The Mississippi Encyclopedia to be published, sold in May
Published 11:21 am Friday, April 21, 2017
Work on project that began at the University of Mississippi’s Center for the Study of Southern Culture in 2003 has concluded at long last. The Mississippi Encyclopedia, a mammoth collaboration that includes more than 1,600 entries and 1,451 pages, goes on sale in May.
The first encyclopedic treatment of the state since 1907, the volume features work by more than 700 scholars, who wrote entries on every county, every governor and numerous musicians, writers, artists and activists. Published by the University Press of Mississippi, the encyclopedia should appeal to anyone who wants to know more about Mississippi and the people who call it home, said Ted Ownby, director of the center and the volume’s co-editor.

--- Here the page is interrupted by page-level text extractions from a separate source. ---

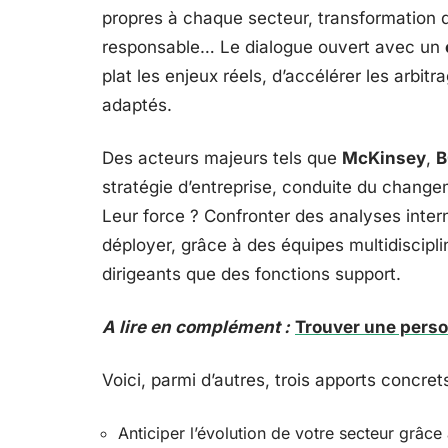
propres à chaque secteur, transformation d
responsable… Le dialogue ouvert avec un
plat les enjeux réels, d’accélérer les arbit
adaptés.
Des acteurs majeurs tels que
McKinsey
,
stratégie d’entreprise, conduite du change
Leur force ? Confronter des analyses intern
déployer, grâce à des équipes multidiscip
dirigeants que des fonctions support.
A lire en complément :
Trouver une perso
Voici, parmi d’autres, trois apports concr
Anticiper l’évolution de votre secteur grâce 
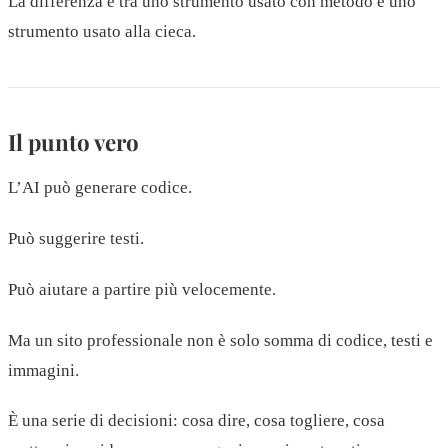
La differenza è tra uno strumento usato con metodo e uno
strumento usato alla cieca.
Il punto vero
L’AI può generare codice.
Può suggerire testi.
Può aiutare a partire più velocemente.
Ma un sito professionale non è solo somma di codice, testi e
immagini.
È una serie di decisioni: cosa dire, cosa togliere, cosa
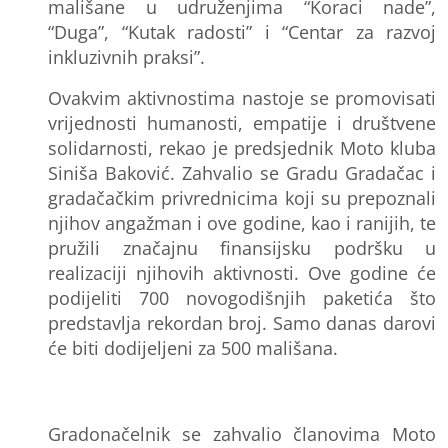
mališane u udruženjima “Koraci nade”,
“Duga”, “Kutak radosti” i “Centar za razvoj
inkluzivnih praksi”.
Ovakvim aktivnostima nastoje se promovisati
vrijednosti humanosti, empatije i društvene
solidarnosti, rekao je predsjednik Moto kluba
Siniša Baković.
Zahvalio se Gradu Gradačac i
gradačačkim privrednicima koji su prepoznali
njihov angažman i ove godine, kao i ranijih, te
pružili značajnu finansijsku podršku u
realizaciji njihovih aktivnosti. Ove godine će
podijeliti 700 novogodišnjih paketića što
predstavlja rekordan broj. Samo danas darovi
će biti dodijeljeni za 500 mališana.
Gradonačelnik se zahvalio članovima Moto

“Any good encyclopedia has detailed, thorough, smart information on topics people want to find,” Ownby said. “So, from a journalist or traveler to a scholar or teacher to a kid doing a school project, everyone should find ways to use the book.
“But holding it in their hands, they should find all sorts of things they hadn’t thought to look up. We think it’s revealing that the work starts with ‘Abdul-Rauf, Mahmoud (Chris Jackson)’ and ends with ‘Ziglar, Zig,’ and both of those entries seem likely to surprise a lot of readers.”
The encyclopedia will be especially helpful to students, teachers and scholars researching, writing about or otherwise discovering the state, past and present, he said. It includes solid, clear information in a single volume, offering with clarity and scholarship a breadth of topics unavailable anywhere else.
The Mississippi Encyclopedia is the result of numerous collaborations – between the University Press of Mississippi and the Center for the Southern Culture, among the numerous supporters who contributed to or helped organize the project, among the 30 topic editors from around the state and far beyond it, and among the authors, an intriguing mixture of scholars.
The Mississippi Humanities Council and the Mississippi Department of Archives and History supported the project, and the university’s history department and School of Law joined the Southern studies program in encouraging advanced students to write for it. Early support came from the university and the National Endowment for the Humanities.
Each entry in The Mississippi Encyclopedia provides an authoritative but accessible introduction to the topic discussed. It also features long essays on agriculture, archaeology, the civil rights movement, the Civil War, contemporary issues, drama, education, the environment, ethnicity, fiction, folklife, foodways, geography, industry and industrial workers, law, medicine, music, myths and representations, Native Americans, nonfiction, poetry, politics and government, the press, religion, social and economic history, sports and visual art.
Several events are planned to publicize and discuss the book. Events will commence at the Oxford City Hall, 107 Courthouse Square, at 3 p.m. May 20 with an event for the encyclopedia’s contributors, who will have an opportunity to speak briefly about their contribution to the book.
A signing and reception will follow at 5 p.m. at Off Square Books.
A celebration reception is set for 6 p.m. June 13 at the Library of Congress in Washington, D.C., and a kickoff event is slated for Aug. 17 at the Mississippi Book Festival in Jackson, as well as visits to independent bookstores and cultural organizations across the state.